LLMs (RQ2): Researchers demonstrated that LLMs struggle to identify self-generated disinformation effectively. They conducted experiments using ChatGPT to assess the proficiency of LLMs in identifying disinformation generated by LLMs. ChatGPT's responses vary in length and complexity when prompted to detect misleading information. The study finds that GPT-4 performs slightly better than GPT-3.5 in identifying LLM-generated disinformation, and prompting ChatGPT to provide detailed explanations improves its performance. However, ChatGPT's performance is generally inferior to the fine-tuned RoBERTa model in detecting disinformation.
Proposed Solution (RQ3): Researchers introduced a novel approach to detect LLM-generated disinformation, focusing on complex disinformation blending genuine and misleading content. A structured CoT prompt is designed to guide ChatGPT step by step in analyzing and fact-checking key content elements. An ablation study assesses the impact of contextual elements on detection performance.

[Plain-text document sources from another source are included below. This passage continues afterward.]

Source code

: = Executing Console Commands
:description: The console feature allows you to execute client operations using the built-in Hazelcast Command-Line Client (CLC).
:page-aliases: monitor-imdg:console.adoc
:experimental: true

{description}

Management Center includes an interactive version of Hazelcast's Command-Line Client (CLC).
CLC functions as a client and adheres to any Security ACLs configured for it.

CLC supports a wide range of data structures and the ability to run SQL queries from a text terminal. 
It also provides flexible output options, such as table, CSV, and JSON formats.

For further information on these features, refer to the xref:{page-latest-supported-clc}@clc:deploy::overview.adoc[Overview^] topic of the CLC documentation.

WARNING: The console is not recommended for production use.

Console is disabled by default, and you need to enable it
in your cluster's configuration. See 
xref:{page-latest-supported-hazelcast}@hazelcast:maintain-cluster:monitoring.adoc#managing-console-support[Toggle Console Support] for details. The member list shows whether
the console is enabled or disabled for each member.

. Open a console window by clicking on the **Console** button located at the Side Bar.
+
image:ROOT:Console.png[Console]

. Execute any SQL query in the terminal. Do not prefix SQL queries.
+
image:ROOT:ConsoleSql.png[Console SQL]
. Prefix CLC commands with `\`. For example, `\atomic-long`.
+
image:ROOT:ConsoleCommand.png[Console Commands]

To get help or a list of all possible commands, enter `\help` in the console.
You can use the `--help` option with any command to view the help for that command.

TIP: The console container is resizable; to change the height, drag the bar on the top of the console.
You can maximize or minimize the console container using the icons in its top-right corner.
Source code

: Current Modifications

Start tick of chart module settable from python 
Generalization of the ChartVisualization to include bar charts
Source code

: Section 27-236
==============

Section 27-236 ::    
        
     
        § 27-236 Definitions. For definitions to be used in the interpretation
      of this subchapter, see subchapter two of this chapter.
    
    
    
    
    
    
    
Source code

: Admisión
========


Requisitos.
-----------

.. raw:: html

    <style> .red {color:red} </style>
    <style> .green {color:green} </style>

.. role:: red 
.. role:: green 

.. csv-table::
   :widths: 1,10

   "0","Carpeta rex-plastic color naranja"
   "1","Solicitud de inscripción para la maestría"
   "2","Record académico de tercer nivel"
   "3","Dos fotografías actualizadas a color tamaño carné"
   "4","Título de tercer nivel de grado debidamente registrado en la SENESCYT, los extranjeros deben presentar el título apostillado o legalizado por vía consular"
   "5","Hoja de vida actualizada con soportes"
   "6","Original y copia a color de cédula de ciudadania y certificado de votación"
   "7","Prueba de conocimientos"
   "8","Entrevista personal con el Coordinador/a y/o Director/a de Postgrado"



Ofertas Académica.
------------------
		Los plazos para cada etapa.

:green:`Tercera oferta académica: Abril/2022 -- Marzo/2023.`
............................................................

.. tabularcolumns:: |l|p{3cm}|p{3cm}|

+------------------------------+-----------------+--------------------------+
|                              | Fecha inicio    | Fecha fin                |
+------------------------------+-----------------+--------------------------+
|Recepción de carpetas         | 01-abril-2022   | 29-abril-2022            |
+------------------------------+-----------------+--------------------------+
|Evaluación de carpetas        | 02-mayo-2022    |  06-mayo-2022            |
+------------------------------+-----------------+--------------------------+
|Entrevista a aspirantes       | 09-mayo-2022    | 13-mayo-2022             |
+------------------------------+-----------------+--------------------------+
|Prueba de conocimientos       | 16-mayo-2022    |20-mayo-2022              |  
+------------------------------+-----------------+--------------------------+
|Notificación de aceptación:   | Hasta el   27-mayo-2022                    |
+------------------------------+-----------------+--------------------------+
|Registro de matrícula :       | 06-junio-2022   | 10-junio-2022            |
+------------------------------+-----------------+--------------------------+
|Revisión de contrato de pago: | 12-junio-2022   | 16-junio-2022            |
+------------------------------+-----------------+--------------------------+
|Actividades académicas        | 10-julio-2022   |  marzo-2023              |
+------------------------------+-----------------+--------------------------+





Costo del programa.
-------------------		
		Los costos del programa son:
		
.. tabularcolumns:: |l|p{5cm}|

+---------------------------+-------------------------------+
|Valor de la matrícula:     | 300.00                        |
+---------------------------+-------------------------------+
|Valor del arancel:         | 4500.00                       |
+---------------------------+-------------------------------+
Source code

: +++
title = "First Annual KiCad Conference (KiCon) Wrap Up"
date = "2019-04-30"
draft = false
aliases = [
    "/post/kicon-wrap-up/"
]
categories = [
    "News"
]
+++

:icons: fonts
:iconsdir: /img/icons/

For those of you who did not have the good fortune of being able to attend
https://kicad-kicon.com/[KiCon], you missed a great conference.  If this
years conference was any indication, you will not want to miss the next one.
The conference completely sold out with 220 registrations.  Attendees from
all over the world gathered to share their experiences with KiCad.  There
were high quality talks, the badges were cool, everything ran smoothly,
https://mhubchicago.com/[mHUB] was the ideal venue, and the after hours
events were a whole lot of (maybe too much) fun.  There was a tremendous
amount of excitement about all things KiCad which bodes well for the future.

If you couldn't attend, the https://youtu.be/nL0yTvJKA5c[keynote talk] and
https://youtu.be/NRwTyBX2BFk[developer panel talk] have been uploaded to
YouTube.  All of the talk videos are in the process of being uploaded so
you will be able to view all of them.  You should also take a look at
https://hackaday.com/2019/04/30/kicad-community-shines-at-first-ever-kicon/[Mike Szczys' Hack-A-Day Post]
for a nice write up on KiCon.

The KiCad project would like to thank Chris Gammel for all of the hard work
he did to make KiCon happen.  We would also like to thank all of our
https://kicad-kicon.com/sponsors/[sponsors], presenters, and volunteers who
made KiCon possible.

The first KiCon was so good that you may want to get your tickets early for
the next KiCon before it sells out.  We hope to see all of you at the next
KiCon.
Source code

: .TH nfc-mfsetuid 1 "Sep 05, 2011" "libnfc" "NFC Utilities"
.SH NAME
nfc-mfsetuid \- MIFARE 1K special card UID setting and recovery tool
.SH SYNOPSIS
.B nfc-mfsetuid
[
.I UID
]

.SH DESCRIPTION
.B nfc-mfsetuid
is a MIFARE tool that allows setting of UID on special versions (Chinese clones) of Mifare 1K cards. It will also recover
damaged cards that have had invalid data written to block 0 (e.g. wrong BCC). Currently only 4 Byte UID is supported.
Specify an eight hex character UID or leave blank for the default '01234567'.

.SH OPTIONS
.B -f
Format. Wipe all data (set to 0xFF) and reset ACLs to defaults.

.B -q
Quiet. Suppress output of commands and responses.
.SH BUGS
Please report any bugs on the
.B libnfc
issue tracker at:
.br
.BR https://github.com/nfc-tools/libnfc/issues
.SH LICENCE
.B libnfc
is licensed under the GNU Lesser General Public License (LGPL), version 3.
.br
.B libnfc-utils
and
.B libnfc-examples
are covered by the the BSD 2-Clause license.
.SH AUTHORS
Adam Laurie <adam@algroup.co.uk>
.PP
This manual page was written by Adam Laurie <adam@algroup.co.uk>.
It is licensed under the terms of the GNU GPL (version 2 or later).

Results indicate that GPT-4 consistently performs better than GPT-3.5 across various configurations of the CoT prompts. The study highlights the significance of contextual elements such as events and time for disinformation detection. Overall, advanced prompts paired with LLMs show promise for effectively countering LLM-generated disinformation.
Conclusion
In summary, researchers examined the detection of LLM-generated disinformation using ChatGPT to create three distinct datasets. The research shows that existing techniques, including LLMs, struggle to consistently identify this disinformation. To address this challenge, advanced prompts are introduced, significantly improving detection.
Future research may explore other LLM-generated disinformation types, such as false connections and manipulated content, while advanced prompting methods, such as CoT-self-consistency, offer promising avenues for further improvement.
*Important notice: arXiv publishes preliminary scientific reports that are not peer-reviewed and, therefore, should not be regarded as definitive, used to guide development decisions, or treated as established information in the field of artificial intelligence research.